What about Mask Requirements?

In as early as April, the CDC recommended masks to prevent the spread of the virus. However, interestingly, masks requirements do not make the top of the list for the number or starts or for being a widespread policy across the nation. This seems to be a major gap in slowing/stopping the pandemic!

To further understand, we want to look at which policies involve masks and further investigate them.

num = 0; 
for index, row in results.iterrows():
  if ("Mask" in row.policy):
    num = num+1  

The above for loop iterates thorugh each row in the DataFrame. If the work “mask” appeared within the policy name of a given row, the counting variable “num” was increased by 1.

After completion of this loop, num equals 3. There are three different mask related policies: “Mask Requirements”, “Mandate Face Mask Use By All Individuals In Public Spaces”, and “Mandate Face Mask Use By All Individuals In Public Facing Businesses”, all of which we will look at below.

mask_req = results[results.policy == "Mask Requirement"]
mask_public = results[results.policy =="Mandate Face Mask Use By All Individuals In Public Spaces"]
mask_bus = results[results.policy =="Mandate Face Mask Use By All Individuals In Public Facing Businesses"] 

mask_req

	policy	num_starts	num_states
1	Mask Requirement	239	41

mask_public

	policy	num_starts	num_states
14	Mandate Face Mask Use By All Individuals In Pu...	38	38

mask_bus

	policy	num_starts	num_states
24	Mandate Face Mask Use By All Individuals In Pu...	46	46

Mask Requirement had the highest number of starts with 239 starts and 41 different states. Mandate Face Mask Use By all Individuals in Public Facing Businesses had the next highest number, with 46 starts and 46 states.

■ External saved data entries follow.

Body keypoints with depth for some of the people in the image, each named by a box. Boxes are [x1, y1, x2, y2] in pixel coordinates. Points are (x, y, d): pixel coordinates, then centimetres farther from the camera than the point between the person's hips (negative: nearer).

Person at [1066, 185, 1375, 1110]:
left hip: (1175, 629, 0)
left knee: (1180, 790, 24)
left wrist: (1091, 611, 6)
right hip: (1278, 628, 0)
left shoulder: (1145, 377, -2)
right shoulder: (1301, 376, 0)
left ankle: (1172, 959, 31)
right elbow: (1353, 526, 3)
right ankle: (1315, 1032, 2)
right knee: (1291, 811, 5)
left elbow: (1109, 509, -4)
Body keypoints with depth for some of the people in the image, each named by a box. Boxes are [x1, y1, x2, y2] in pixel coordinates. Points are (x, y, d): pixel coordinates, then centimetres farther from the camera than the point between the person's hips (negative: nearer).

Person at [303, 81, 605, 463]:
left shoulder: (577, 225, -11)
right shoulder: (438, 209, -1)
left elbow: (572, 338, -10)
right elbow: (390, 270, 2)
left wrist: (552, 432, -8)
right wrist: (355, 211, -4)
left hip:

Finally, Mandate Face Mask Use By All Individuals in Public Spaces had 38 starts and 38 states.

With these numbers, the next question is: How many states implemented any of the Masks policies? The following code investigates that question.

data_copy = data.copy() #Create a copy of the data

#Loop through and change any policy type involving masks to be called Mask in the copy of the data
for index, row in data_copy.iterrows():
 if ("Mask" in row.policy_type):
       data_copy.loc[index, "policy_type"] = "Mask"

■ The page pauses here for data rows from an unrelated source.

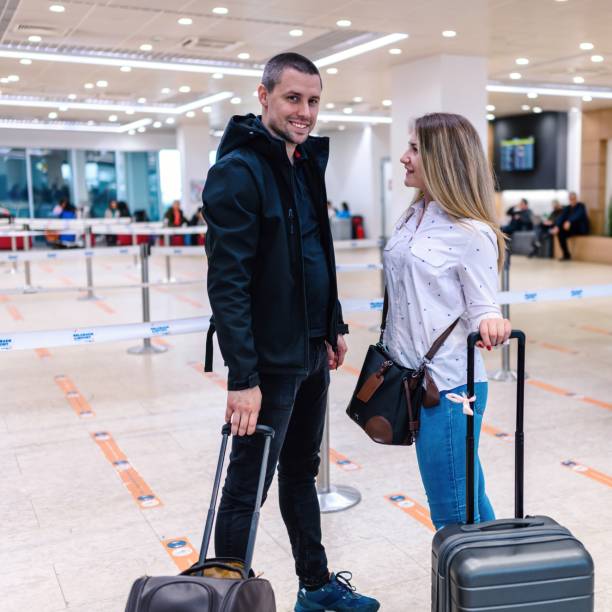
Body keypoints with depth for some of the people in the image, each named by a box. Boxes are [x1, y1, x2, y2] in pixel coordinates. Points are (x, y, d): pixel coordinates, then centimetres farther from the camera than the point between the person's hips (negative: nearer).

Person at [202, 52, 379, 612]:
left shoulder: (307, 164, 11)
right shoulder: (237, 172, -16)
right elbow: (228, 283, -22)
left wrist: (335, 328, 17)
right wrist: (243, 376, -25)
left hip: (311, 355, 9)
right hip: (269, 362, -8)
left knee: (301, 473, 20)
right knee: (247, 488, 4)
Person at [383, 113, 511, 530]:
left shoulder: (472, 233, -15)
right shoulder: (413, 218, 9)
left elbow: (482, 308, -12)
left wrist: (490, 324, -34)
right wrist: (392, 355, 20)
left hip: (449, 384, -8)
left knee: (453, 515, 1)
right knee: (468, 499, 20)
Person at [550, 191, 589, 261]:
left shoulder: (581, 206, -7)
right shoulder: (567, 208, 9)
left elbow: (578, 215, -30)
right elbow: (561, 217, -9)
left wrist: (569, 222, -51)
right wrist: (556, 226, -30)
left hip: (581, 229, -6)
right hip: (571, 229, 6)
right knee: (560, 232, -25)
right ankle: (566, 255, -21)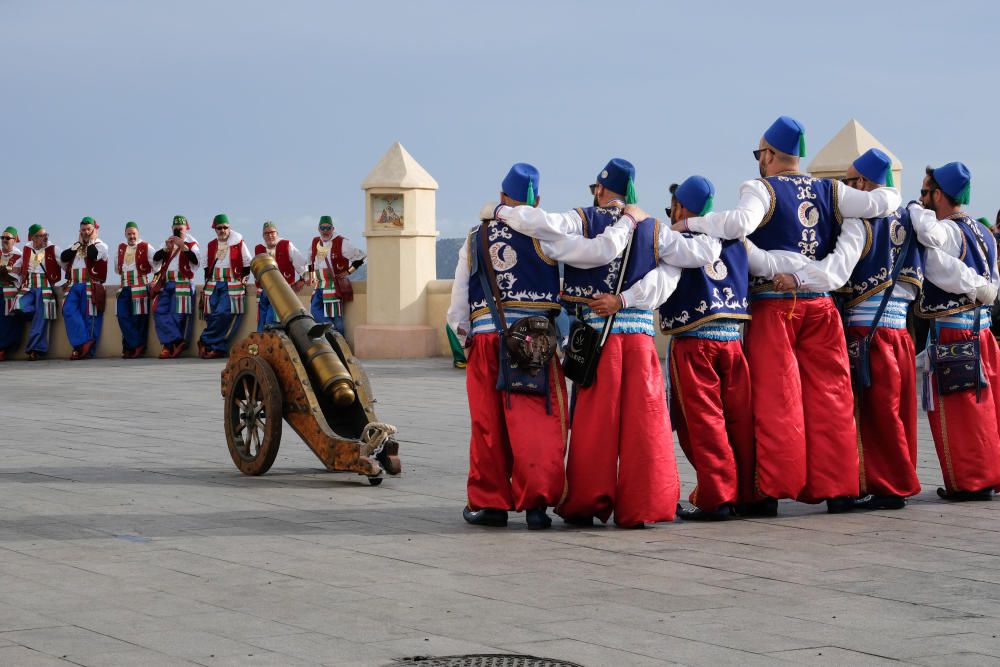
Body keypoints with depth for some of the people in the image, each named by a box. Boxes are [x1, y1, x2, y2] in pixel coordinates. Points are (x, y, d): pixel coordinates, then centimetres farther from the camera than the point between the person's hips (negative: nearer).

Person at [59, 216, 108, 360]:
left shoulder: (101, 246, 7)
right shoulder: (76, 246, 25)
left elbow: (92, 254, -15)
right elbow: (63, 257, 7)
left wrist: (91, 241, 1)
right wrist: (79, 243, 6)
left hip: (90, 286, -5)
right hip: (74, 286, 5)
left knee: (89, 317, -8)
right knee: (69, 311, -15)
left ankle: (88, 350, -8)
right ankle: (84, 343, -17)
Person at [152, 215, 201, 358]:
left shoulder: (191, 243, 5)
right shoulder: (169, 242, 21)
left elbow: (196, 260, -12)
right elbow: (155, 259, 10)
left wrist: (183, 246, -18)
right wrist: (166, 248, -6)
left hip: (183, 284, -5)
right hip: (166, 283, 5)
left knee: (177, 315, -11)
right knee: (160, 312, -8)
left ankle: (169, 345, -7)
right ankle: (177, 341, -12)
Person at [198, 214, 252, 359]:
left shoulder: (238, 243, 3)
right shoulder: (211, 245, 14)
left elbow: (247, 264, 7)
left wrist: (243, 279, 2)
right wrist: (207, 282, 14)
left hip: (232, 285, -4)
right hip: (213, 285, 4)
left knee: (224, 314, -16)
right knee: (212, 316, -5)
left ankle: (205, 342, -8)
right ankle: (219, 347, 2)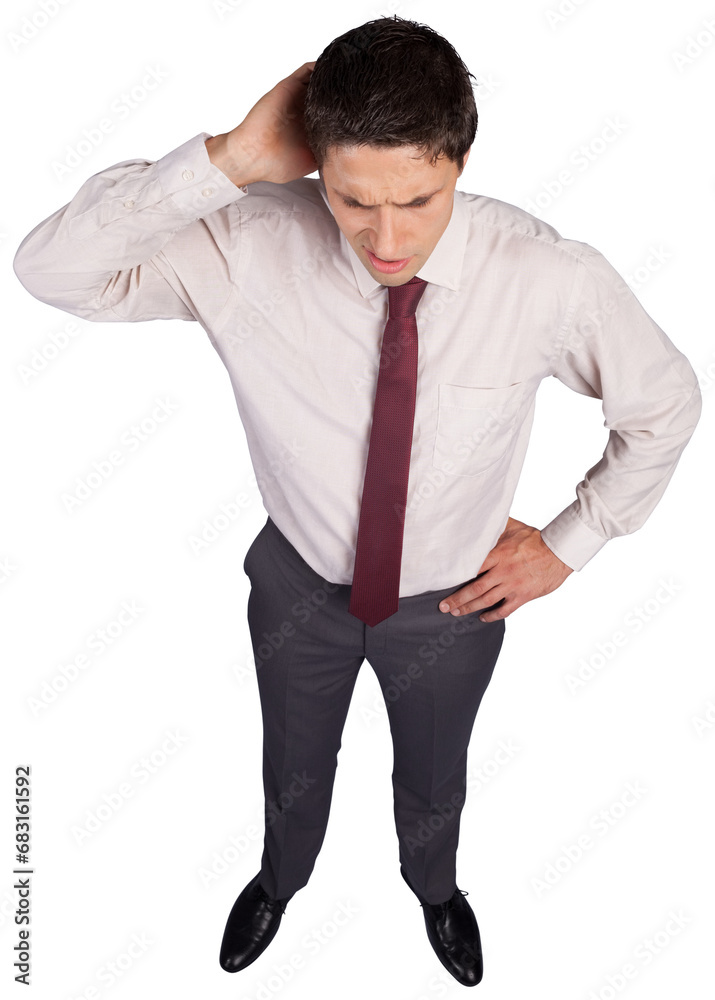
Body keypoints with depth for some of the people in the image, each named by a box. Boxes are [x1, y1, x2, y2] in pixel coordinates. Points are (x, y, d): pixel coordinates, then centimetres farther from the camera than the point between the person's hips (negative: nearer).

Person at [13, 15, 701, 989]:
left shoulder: (551, 278, -27)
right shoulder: (249, 244, -26)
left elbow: (665, 405, -10)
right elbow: (48, 268, -30)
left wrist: (565, 546, -6)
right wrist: (226, 161, -40)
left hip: (450, 602, 0)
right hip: (301, 582, 1)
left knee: (433, 781, 29)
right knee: (294, 766, 29)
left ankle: (435, 888, 68)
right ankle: (282, 877, 68)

data_copy = data_copy[(data_copy.start_stop=="start")] #Look only at the data that is a "start"

count = [] #reset count to 0
for val in data_copy.policy_type.unique(): #loop through each unique policy
  poli = data_copy[data_copy.policy_type == val] # poli hold the dataframe rows for the unique policy 
  ct = 0 #set a counter variable to 0
  for val2 in poli.state_id.unique(): #loop through each unique state within poli
    ct = ct + 1 #increment count for each unique state
  count.append(ct) #Add the number of states to the counter list

policies2 = data_copy.policy_type.unique() #Find all the unique policies

w = {"policy":policies2, "num_states":count}
results_mask = pd.DataFrame(w) #create dataframe

results_mask[(results_mask.policy == "Mask")] #Look at the number of states that implemented a mask related policy

	policy	num_states
1	Mask	51

In total, 51 states/territoties implemented a mask related policy. This is more widespread than the individual policies, however, would still not be in one of the top five policies implemented accross the country. Furthermore, there is variance in what these three different mask policies mean for the public regarding face coverings.

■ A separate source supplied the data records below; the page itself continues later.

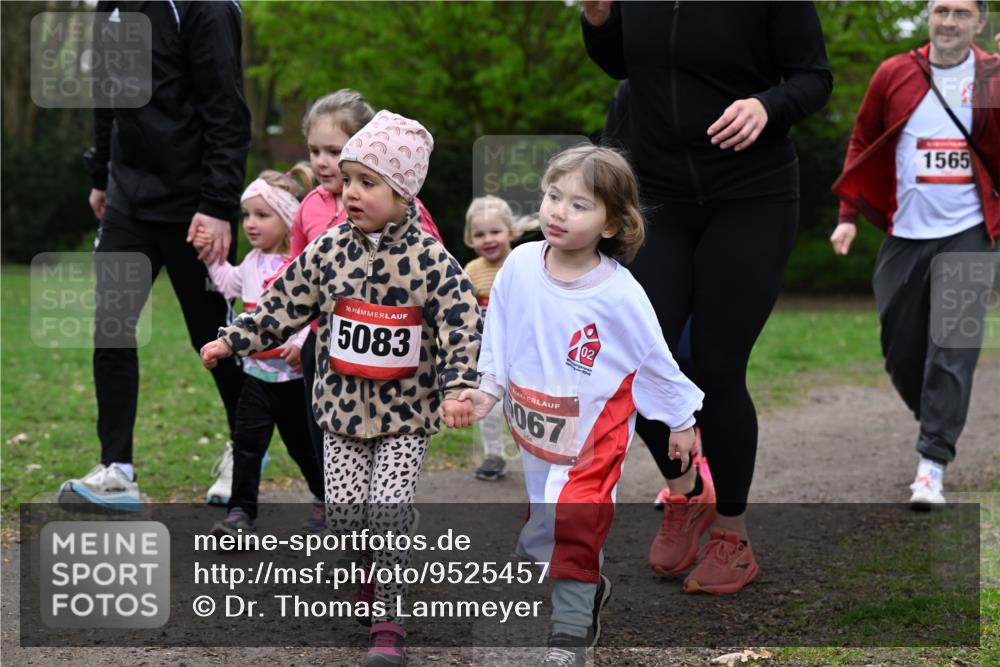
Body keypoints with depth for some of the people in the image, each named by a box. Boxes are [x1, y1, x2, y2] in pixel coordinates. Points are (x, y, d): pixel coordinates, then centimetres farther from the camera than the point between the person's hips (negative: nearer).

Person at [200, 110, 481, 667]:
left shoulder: (431, 260, -13)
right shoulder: (328, 251, -3)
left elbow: (464, 325, -16)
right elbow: (284, 305, 6)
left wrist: (459, 387, -28)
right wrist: (232, 341, 3)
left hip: (406, 413, -3)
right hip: (343, 407, 3)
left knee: (390, 509, -11)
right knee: (344, 510, 2)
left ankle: (389, 622, 0)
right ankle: (368, 585, 30)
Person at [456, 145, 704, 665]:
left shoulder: (619, 294, -21)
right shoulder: (519, 266, -12)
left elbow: (655, 358, -9)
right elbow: (498, 334, 5)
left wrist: (680, 420, 0)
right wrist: (488, 388, 1)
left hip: (592, 432, -5)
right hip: (532, 425, 5)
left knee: (575, 529, -6)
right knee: (543, 511, 21)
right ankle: (588, 589, 45)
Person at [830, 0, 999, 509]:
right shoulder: (894, 75, 3)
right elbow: (862, 144, 12)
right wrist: (849, 214, 6)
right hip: (904, 236, 3)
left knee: (951, 351, -10)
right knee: (901, 352, 7)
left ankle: (932, 465, -8)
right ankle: (937, 426, 32)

mask_reqs_start_scat = px.scatter(data_copy[(data_copy.policy_type == "Mask")], x="date",y= "policy_type", color = "state_id", title = "Start Mask Requirement")

mask_reqs_start_scat

The states that did implement mask related policies started them at a variety of points throughout the pandemic. For example, HI started a mask related policy on Dec 30, 2020, this is well into the pandemic. AK and MN being two of the first to have the policy started, beginning them back in March when the pandemic was starting!

Hopefully this example gave you some ideas of how you can visualize and analyze datasets using Python!!